Another very human thing we do when we encounter God is try to make it concrete. Peter says,
"Master, it is good for us to be here; let us make three dwellings, one for you, one for Moses, and one for Elijah." Let us ground this experience in the physical so we can make sense of it and mark this moment as significant and holy. Our Jewish ancestors in faith built altars to communicate with God and mark important moments on the journey: Noah built an altar after the flood and offered sacrifices there to God (Gen 8:20). Moses made an altar when God established a covenant with the people in the wilderness (Ex 24:4). Joshua built an altar to renew Israel’s covenant with God after leading them into the Promised Land (Josh 8:31). King David made altars to ask God to act on behalf of his people (1 Chron 21:22). Today after a powerful experience we might write it down or receive a gift from someone we’re with at the time or from nature, maybe a rock or a leaf or a feather; we have a strong human need to have a tangible reminder of God coming close.

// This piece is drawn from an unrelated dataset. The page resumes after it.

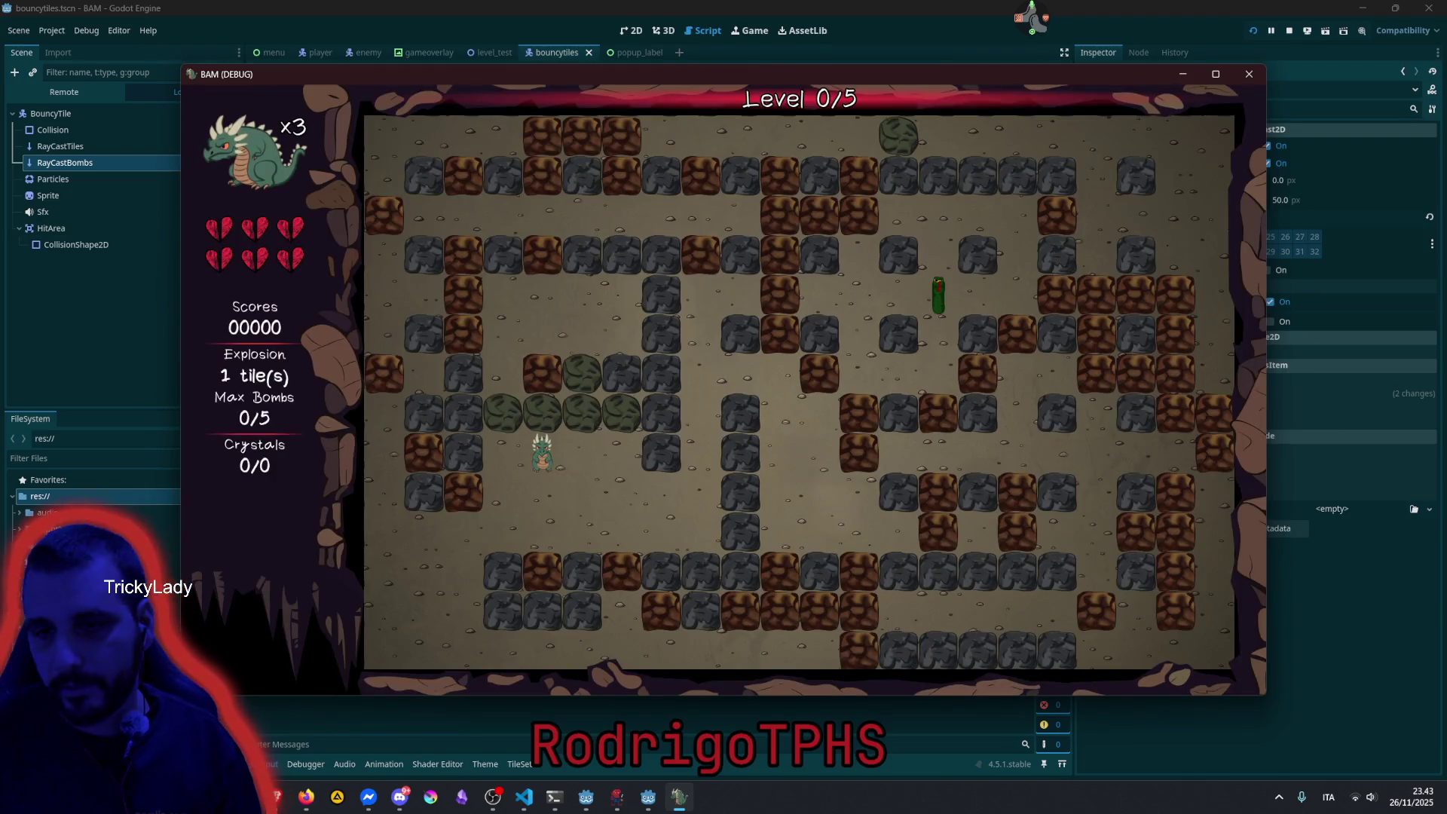
key(Left)
key(space)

Our human response also includes keeping these experiences to ourselves and taking time to process and understand them. It is easy to imagine the disciples keeping the encounter to themselves for quite some time. While they are actively learning from Jesus how to be a conduit for God’s power in healing, this is different; they have seen the face of God in Jesus and heard God’s voice. All of the information is there for them to put together even if it takes them a lifetime to realize what it means.
For now, God certainly has their attention – follow Jesus, listen to him, learn from him.
When Jesus invites us to go up the mountain and pray with him, we don’t know what we will encounter. If we see God’s back as God passes by, we may be changed, but not in danger; if we see nothing, we can still be assured God is working in some unperceived ways; if God speaks into our lives, we can be sure God’s message is offered in love; even if God’s message takes us far outside our comfort zones and expectations, we are led by a divine hand that goes ahead of us and knows the way.
As we consider a visioning process, there is a reason I’m inviting us to begin with prayer. Because when we say yes and follow Jesus up the mountain, we open ourselves to God’s participation in the process. This is going to sound obvious, but it’s true: engaging in prayer individually and in community with a particular intention is different from just thinking about doing it or not doing it at all. Prayer stimulates the connection with God each of us has; I know in my prayer practice, God seems more active in my life when I am intentional about prayer. Prayer takes many forms: body prayer, movement prayer, listening to music, walking meditation, a conversation with someone where God is intentionally invited in, sitting with scripture, inviting scripture to take us on an imaginative journey, centering prayer, Lectio Divina and your own favourite form of prayer I haven’t even mentioned. We are only limited by our capacity to imagine forms of prayer.
As a congregation we know how we got to this place in our story; we know the road we’ve walked; we know some of the things that are important to us; we know where we are drawn to spend our energy. In our prayer and discernment, we are searching for the space God holds for us, where the needs of the world around us meet our unique capacity to serve. We pray for God to reveal a vision that is truly ours, a vision that awakens our spirits and makes us feel alive, a vision that is so clear it gives us the courage to boldly let the rest go. Let us follow Jesus up the mountain that God may reveal God’s vision for us and the path that leads us there.